La ciencia ficción me arrastró hacia la novela policíaca, en la que a menudo las tramas son las mismas: investigaciones, persecuciones, búsquedas de identidad, redenciones… Basta con reemplazar los trajes espaciales por gabardinas grises y el soma de Huxley por el Jack Daniels, y la ciencia ficción queda convertida en novela negra. Tenía debilidad por James Hadley Chase, aunque las cubiertas de SAS me interesaban por otros motivos… El autor más divertido era Carter Brown: escritura sencilla, diálogos ágiles, descripciones precisas y palabras groseras. Un día en que me pilló leyendo a este escritor, mi tío Denis Manuel, con un vaso de escocés en la mano, me dio el consejo que revolucionaría mi vida:
—Lee San-Antonio. Yo no leo otra cosa, todo lo demás me parece una mierda. Deja de leer traducciones y lee a un tío que habla tu lengua: el argumento da igual, lo importante es el autor.

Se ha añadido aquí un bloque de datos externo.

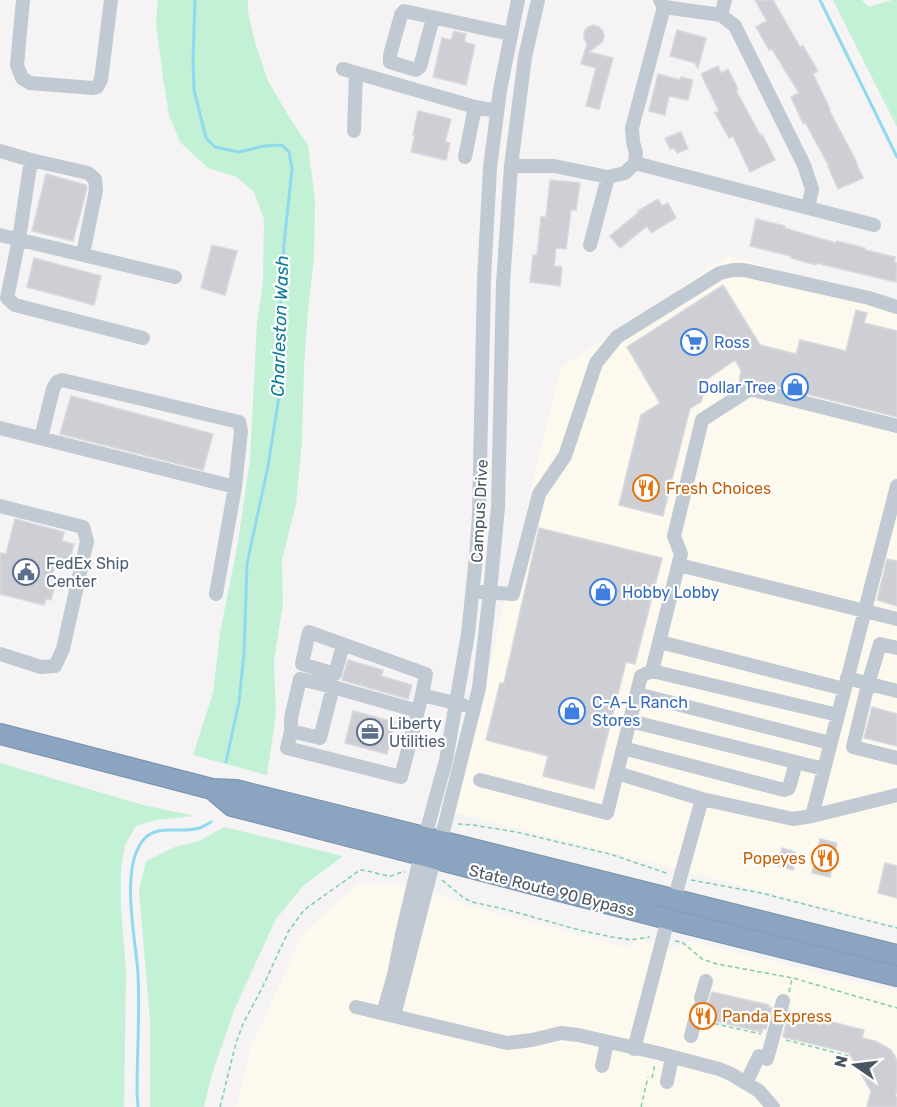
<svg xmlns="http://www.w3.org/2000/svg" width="897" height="1107" font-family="Rubik,sans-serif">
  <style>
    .commercial { fill: #fdf9ef }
    .green { fill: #c3f1d5 }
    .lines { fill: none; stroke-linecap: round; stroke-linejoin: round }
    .stream { stroke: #90daee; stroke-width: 3 }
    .building { fill: #cdcfd5; stroke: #d7d9de; stroke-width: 1.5 }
    .highway-casing { stroke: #7690ad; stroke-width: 22 }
    .path { stroke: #7ad0a6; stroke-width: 1.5; stroke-dasharray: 4.5 3; stroke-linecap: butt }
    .minor { stroke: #c1cad2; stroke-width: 14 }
    .highway { stroke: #8ba5c1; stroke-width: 20 }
    .labels { text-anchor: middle; stroke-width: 4.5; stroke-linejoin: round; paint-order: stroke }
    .shop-label { font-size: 16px; fill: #366cbe; stroke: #fff; text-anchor: start }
    .food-label { font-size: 16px; fill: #c56008; stroke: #fff; text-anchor: start }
    .street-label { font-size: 16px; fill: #4a5661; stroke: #fff }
    .service-label { font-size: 16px; fill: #4e5e75; stroke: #fff; text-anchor: start }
    .water-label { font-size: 18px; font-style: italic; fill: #0c7c9b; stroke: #fff }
  </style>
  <rect width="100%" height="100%" fill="#f5f3f3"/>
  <path class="commercial" d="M728,256L897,301V925L455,813L560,368Z
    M393,884L439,894L472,907L631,948L637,933L646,942L674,949L691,941L897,992V1107H236L250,1049L303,933L357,885Z"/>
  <path class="green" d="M158,0H248V12L256,46L268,81L289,117L308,145L315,201L314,258L308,310L304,366L302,441L296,504L282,560L283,603L274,661L276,714L267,775L193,755L213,693L220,633L238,542L250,459L257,324L263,282L264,219L254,192L237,177L208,168L180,142L169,115L163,78L156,23Z
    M833,0H862L869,7L892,0H897V127Z
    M0,763L143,805L195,816L156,820L136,826L125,845L121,868V908L126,970L124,1107H0Z
    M224,827L343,856L303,886L276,919L235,1008L212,1074L204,1107H150V1020L139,891L146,861L175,847L199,841Z"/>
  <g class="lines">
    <path class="stream" d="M195,0L193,60L194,90L206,138L215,147L239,152L264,146L282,145L289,152L292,169L284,243L279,325L280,390L268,466L247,564L244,653L239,702L226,762
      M820,0L897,157
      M138,1107L137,1093C137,1054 140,1014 138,974C136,939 118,864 146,837C161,824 182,834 199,828C203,827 207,824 211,822"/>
  </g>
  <path class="building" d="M755,0H773L800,47L803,46L818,71L813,74L830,109L829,110L854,157L863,178L838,189L828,166H829L805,122L803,123L791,97L799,93L772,49L769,50L756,27L767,21Z
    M593,25L599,27L603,31L604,37L602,42L589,52L613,58L599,109L586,106L596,68L581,64L587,44L584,38V32L588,27Z
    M677,30L706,38L698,68L695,63L670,56Z
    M454,31L466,34L464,42L475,45L466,85L433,77L442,38L451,40Z
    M718,66L721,73L728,69L738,89L736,90L760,135L762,134L775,160L750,172L733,136L729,138L715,113L719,111L701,74Z
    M658,74L680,80L681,77L693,80L688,100L669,96L665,115L649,111Z
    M418,111L451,119L445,142L450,143L446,160L411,152L415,135H413Z
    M681,132L688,149L677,153L674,148L670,149L665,138Z
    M46,174L86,185L87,188L73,241L32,231Z
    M550,180L580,183L576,210H571L566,249L556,248L554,266L562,267L560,286L530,282L533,255H537L541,217H546Z
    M658,199L662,206L668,203L676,218L651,233L647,226L620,248L610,236L639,212L638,211Z
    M756,219L785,226L784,228L836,243L837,241L865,248V250L895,257L894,262L897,263L896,282L816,263V265L791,258V256L750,246Z
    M212,245L237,251L225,295L201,288Z
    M34,258L101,276L94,305L27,287Z
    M723,285L760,345L796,354L800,340L846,351L856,310L867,313L864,323L897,331V417L752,380H748L742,383H739L741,370L735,360L700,384L705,390L701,402L690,408L663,516L619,505L641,415L660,403L627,347Z
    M71,396L213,434L203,470L60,434Z
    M15,519L64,532L62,541L74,544L70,558L62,561L56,559L50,584L55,585L51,600L46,599L44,605L0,594V553L6,554Z
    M539,528L662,558L635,664L626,662L594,789L543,776L548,756L486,740L500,683H504Z
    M887,559L897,561V606L877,600Z
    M348,660L383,670L381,676L412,685L408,699L342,680Z
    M872,707L897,714V746L864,738Z
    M353,711L395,722L387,754L345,743Z
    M820,839L837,843L830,877L812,873Z
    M782,848L795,852L793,858H796L793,870L773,865L775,856L780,857Z
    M885,863L897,866V898L878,893Z
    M712,992L769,1005L768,1007L772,1008L766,1029L763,1028L762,1032L705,1019L707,1011L706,1005L709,1001Z
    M789,1011L864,1030L862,1038L875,1041L890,1049L895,1056L897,1062V1090L895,1097H897V1107H867L871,1091L849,1053L783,1037Z"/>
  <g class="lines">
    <defs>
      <path id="highway" d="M0,734L212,789L236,790L897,955
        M212,789L232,806L668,919L897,976"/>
    </defs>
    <use href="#highway" class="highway-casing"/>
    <path class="path" d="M458,824L473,825L516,832L588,849L610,854L669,874
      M442,880L464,898L472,902L504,909L583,931L612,937L631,940L650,937
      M691,880L761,893L897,928
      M675,941L682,942L702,959L717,964L793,978L897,1008
      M789,992L792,979
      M707,1022L761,1034
      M786,1040L849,1056
      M652,1078L655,1064
      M220,1107L236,1043L243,1024L263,986L288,932L304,910L360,870C369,870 383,876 390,876C396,875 399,872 405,872
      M641,1107L648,1077"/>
    <path class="minor" d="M23,0L17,65L22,78L30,83L93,88L97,87L101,80L111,0
      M664,7L721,15L735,26L804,165L812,189L808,208
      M721,15L725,0
      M433,18L420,67L416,70L390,62V55L401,15L404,11L510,34
      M343,69L475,107L497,111
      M354,131L356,73
      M0,151L31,160L19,239L7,298L15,305L143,338
      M465,157L475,107
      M31,160L88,173L95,179L96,190L83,254
      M635,163L874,225
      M511,166H554L608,177L625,173L635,163L636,153L633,142L632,128L664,7L660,0
      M0,235L175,277
      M590,245L608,177
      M0,428L235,487
      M41,438L53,389L57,382L62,380L239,422L241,431L235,487L216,594
      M0,506L83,527L87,541L63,649L55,666L41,667L0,654
      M679,565L897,619
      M481,592L513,594L539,494L565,456L596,363L617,337L720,273L733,270H744L869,298L897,307
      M660,642L844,689
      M343,645L335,674L302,664L309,632L426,674L422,695
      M897,648L880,644L868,684L853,747L897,758
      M652,671L838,715
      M847,678L897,691
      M333,687L418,711
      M637,694L830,743
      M630,721L824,769
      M291,731V718L300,679L333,687L320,738L291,731L287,748L401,777L422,695L463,705
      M623,748L784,790L789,788L796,762
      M617,773L702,799L793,819L812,816L897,795
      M480,780L607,813L641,676L652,671L681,554L674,536L702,420L750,389L897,426
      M812,816L897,486
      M674,900L702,799
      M701,998L706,981
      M356,1007L507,1043L532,1040L561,1033L578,1035L658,1053L719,1069L731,1074L759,1091L773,1107
      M383,1013L394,975L402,934L425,837L446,760L468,634L476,557L479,515L484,279L490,168L500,90L518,0
      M394,1016L430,875L445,824L479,688L490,592L498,507L503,284L511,166L525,57L538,0
      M691,1036L698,1009
      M634,1049L668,919
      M767,1059L783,1001
      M602,1066L607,1042
      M667,1082L672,1057
      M746,1083L759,1056"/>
    <use href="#highway" class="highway"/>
  </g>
  <defs>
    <symbol id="supermarket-ring" viewBox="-11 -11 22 22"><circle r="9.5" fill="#fff" stroke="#3f7fe0" stroke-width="1.5"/><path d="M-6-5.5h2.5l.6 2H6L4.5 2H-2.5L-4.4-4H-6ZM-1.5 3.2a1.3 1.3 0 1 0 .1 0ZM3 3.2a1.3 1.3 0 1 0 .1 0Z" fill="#3f7fe0"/></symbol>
    <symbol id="shop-ring" viewBox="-11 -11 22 22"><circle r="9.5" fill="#fff" stroke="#3f7fe0" stroke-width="1.5"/><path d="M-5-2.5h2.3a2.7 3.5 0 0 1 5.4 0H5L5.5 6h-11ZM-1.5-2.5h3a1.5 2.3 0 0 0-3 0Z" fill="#3f7fe0"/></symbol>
    <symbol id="restaurant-ring" viewBox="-11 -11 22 22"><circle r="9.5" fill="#fff" stroke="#e8710a" stroke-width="1.5"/><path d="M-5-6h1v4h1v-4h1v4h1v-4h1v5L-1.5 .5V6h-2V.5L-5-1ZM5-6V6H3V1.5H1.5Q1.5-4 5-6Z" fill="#e8710a"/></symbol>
    <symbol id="civic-ring" viewBox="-11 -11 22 22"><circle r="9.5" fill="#fff" stroke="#5c6f8a" stroke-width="1.5"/><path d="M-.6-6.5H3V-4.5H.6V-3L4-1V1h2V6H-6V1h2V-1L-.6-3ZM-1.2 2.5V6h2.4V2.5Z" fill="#5c6f8a"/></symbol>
    <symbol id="office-ring" viewBox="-11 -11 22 22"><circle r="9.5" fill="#fff" stroke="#5c6f8a" stroke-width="1.5"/><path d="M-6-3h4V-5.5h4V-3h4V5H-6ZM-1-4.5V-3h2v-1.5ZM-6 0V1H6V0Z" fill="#5c6f8a"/></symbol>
  </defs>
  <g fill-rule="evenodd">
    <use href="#supermarket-ring" x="679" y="327" width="30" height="30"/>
    <use href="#shop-ring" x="780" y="372" width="30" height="30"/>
    <use href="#restaurant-ring" x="631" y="473" width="30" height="30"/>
    <use href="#civic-ring" x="11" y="557" width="30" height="30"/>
    <use href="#shop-ring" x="588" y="577" width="30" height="30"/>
    <use href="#shop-ring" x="557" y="696" width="30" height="30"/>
    <use href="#office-ring" x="355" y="717" width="30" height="30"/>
    <use href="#restaurant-ring" x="810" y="843" width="30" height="30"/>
    <use href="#restaurant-ring" x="688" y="1001" width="30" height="30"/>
  </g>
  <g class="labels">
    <g class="shop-label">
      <text x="714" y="348">Ross</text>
      <text x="776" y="393" text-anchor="end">Dollar Tree</text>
      <text x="622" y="598">Hobby Lobby</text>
      <text x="592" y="708">C-A-L Ranch<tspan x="592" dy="18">Stores</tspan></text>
    </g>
    <g class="food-label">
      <text x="666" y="494">Fresh Choices</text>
      <text x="806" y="864" text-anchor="end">Popeyes</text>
      <text x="722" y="1022">Panda Express</text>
    </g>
    <g class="street-label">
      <text transform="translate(479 511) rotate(-87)" y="6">Campus Drive</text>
      <text transform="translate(552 890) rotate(14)" y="6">State Route 90 Bypass</text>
    </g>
    <g class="service-label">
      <text x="46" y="569">FedEx Ship<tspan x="46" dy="18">Center</tspan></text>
      <text x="389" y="729">Liberty<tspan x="389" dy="18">Utilities</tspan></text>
    </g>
    <g class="water-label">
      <text transform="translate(280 326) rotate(-88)" y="6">Charleston Wash</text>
    </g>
  </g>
  <g transform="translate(855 1065) rotate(284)" stroke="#ffffff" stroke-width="4.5" paint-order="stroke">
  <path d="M0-4.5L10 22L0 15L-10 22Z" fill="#4a5661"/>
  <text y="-9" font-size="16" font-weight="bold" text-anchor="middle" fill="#4a5661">N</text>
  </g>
</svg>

Yo tenía un gran respeto por Denis, a quien consideraba el hombre más «elegante» de la familia, con su ironía de semblante serio, sus puros y su espalda encorvada a lo JFK. Charles Beigbeder sénior creía en la literatura, pero no había vivido lo suficiente para transmitirme su pasión. En cuanto a mi padre, se negaba a leer novelas contemporáneas: para él, la literatura se detenía en Dickens y Roger Martin du Gard. Colocaba el listón demasiado alto, y así se vetaba el acceso o la afición a todo lo nuevo. El recorte lo accionó el primer marido de mi tía y madrina, Nathalie de Chasteigner. Me precipité al quiosco de Guéthary y, en un expositor giratorio, encontré Baise-ball à La Baule. ¡Qué fuegos de artificio! Las digresiones libres, los juegos de palabras compulsivos, los incisos sobre Jean d’Ormesson, Robert Hossein o François Mitterrand, el delirio verbal de Bérurier, los personajes desopilantes, obscenos, iconoclastas, todo era rocambolesco pero sonaba auténtico, justo, humano. Denis tenía razón: en una novela, el argumento es un pretexto, un esquema; lo importante es el hombre que se adivina detrás, la persona que nos habla. Hasta hoy, todavía no he encontrado una mejor definición de qué aporta la literatura: el escuchar una voz humana. Contar una aventura no es el objetivo; los personajes ayudan a escuchar a otro, que quizá sea mi hermano, mi prójimo, mi amigo, mi ancestro, mi doble. En 1979, San-Antonio me llevó a Blondin, luego Blondin me condujo a Céline, y Céline a Rabelais, es decir a todo el universo. Se me abría un mundo, una galaxia paralela accesible desde mi cuarto. ¿Os dais cuenta de a través de qué azaroso rodeo me convertí en lector de la derecha literaria, como mi abuelo, sin haber hablado nunca de ello con él? Simplemente, porque los libros de estos autores eran más divertidos que los de Sartre y Camus (lo que, dicho sea de paso, es falso: véanse Las palabras y La caída). Es una pena que Denis Manuel muriera a los cuarenta y cinco años de un cáncer de pulmón; no tuve tiempo de darle las gracias por haberme cambiado la vida. Todas mis angustias son también culpa suya, pues me inoculó un virus para el que no hay cura: el gozo de alejarme del mundo, he aquí mi primera adicción. Parar de leer novelas exige mucha fuerza. Hay que tener ganas de vivir, de correr, de crecer. Estaba drogado incluso antes de tener derecho a salir por la noche. Me interesé antes por los libros que por la vida.
Desde entonces, no he cesado de utilizar la lectura como un medio para hacer desaparecer el tiempo, y la escritura como un medio para retenerlo.